With Gyro, the process of purchasing bonds has been simplified to a one-step process. Instead of having to purchase the LP tokens then trading them for Bonds, users only need to have the asset-pair (USDT + GYRO) in their wallet to purchase the bonds directly.
Bonds are vested for 5 days and are paid out per block height. For example, if you were to purchase a bond, after the first day you would have received 20% of the vested amount; then 40% after the second day, etc.
Simply, it allows you to buy GYRO at a lower cost basis. In return for selling your asset-pair (LP), the protocol will sell you GYRO at a discount. The idea here is that bonds will give you some amount more GYRO than you would have received if you had bought on the market and then staked.

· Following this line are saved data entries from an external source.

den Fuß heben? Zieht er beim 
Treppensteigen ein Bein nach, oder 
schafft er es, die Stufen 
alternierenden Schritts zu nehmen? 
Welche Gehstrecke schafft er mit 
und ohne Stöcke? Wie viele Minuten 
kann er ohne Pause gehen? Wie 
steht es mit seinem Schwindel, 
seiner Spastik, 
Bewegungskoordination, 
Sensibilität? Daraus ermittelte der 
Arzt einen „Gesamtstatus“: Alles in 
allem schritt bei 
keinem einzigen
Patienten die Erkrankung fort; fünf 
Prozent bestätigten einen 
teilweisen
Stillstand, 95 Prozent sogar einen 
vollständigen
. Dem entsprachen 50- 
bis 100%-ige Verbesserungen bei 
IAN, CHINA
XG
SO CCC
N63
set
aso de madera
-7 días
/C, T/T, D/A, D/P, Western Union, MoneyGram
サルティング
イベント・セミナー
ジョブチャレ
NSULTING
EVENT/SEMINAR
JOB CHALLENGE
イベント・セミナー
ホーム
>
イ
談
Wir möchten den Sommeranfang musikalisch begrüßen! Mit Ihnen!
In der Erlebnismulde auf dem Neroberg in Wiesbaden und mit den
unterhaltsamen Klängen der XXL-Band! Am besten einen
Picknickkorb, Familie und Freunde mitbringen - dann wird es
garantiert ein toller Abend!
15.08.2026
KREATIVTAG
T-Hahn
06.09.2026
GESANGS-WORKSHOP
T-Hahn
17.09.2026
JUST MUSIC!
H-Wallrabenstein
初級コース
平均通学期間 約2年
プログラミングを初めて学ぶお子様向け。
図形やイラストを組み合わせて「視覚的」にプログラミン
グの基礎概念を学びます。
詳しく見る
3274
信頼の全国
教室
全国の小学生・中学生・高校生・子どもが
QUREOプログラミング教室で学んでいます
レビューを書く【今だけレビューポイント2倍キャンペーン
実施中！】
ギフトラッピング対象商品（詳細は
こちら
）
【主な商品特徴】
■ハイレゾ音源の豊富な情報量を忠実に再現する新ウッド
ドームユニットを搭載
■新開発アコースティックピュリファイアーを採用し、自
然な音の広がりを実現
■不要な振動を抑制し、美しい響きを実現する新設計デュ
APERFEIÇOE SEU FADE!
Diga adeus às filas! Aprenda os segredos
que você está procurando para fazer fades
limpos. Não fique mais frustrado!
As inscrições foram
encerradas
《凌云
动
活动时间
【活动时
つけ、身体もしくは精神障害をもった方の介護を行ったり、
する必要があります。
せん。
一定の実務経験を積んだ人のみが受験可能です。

The amount of “how much more” will be determined by how many bonds there are already available.
Let’s walk through a bond example.
1. When the price of GYRO is $500, and you have $1,000USD. With that cash amount money, you are able to go and buy 2 GYRO and stake.
2. Staking will yield ~0.6% per epoch, and so during a vesting term (15 epochs), your stake will increase from 2 GYRO to 2.185 GYRO.
3. If the bond price is $450, instead of buying outright, you could buy 1 GYRO for $500, add 1 GYRO and $500 to the pool, and bond the liquidity share you got back for a locked in 2.22 GYRO.
4. Over the next five days, you can claim those GYROs as they vest, until term completion and you have the full amount.
5. Strategy gets interesting when you factor in the rewards from the bond!
6. Before the end of each epoch, you could claim the accrued rewards and stake, which means you get both the discount and the staking rewards.
7. Or else you could, at the end of the term, add the 2.22 GYRO plus $1110 to the pool to get new LPs and create another bond.
8. Doing this will lower costs because you already got your GYRO at a discount and you’re now getting yet another discount on the next round.
9. In this strategy you can do both:
1. Claim rewards and stake before the end of each epoch,
2. Then when you’re done vesting, unstake everything and rebond!
Creating a Bond
Go to Gyro’s website and select the ‘Bond’ tab. The protocol will quote the GYRO amount and a vesting period for the trade. You would need to have the asset-pair (USDT + GYRO) in your wallet to purchase the bond.
Redeeming a Bond
On Gyro’s website, select the ‘Bond’ tab, then click on the submenu ‘Redeem’. The protocol will recall when you bonded and your vesting term. If you have any pending rewards, you can claim them. Rewards accrue throughout the vesting period.
Note: sGYRO is the protocol’s profit accruing token and since bonders earn GYRO (not sGYRO), stakers earn 100% of protocol profits (minus the DAO’s cut). See our staking article for more info.
Some key points on Bonding
Bonds give you the opportunity to buy GYRO from the protocol at a discount. Here are just a few differences to keep in mind:
1. You pay for GYRO with liquidity. This aspect helps the protocol accumulate liquidity shares.
2. NO GYRO up front. Instead, your GYRO is vested over the course of five days. This smooths out market impacts from the new supply of GYRO.
3. The demand for bonds will determine your discount. The bond discounts increase when there are more bonds, and decreases when there are less.
4. Once you bond, your LP commitment is locked. When you have executed a trade, you have made the trade. Think of it as buying GYRO and committing to stake for 5 days with a set reward rate.
Bonding not only allows users to purchase GYRO at discount, but can also be used as part of a multi-step investment strategy to compound yields.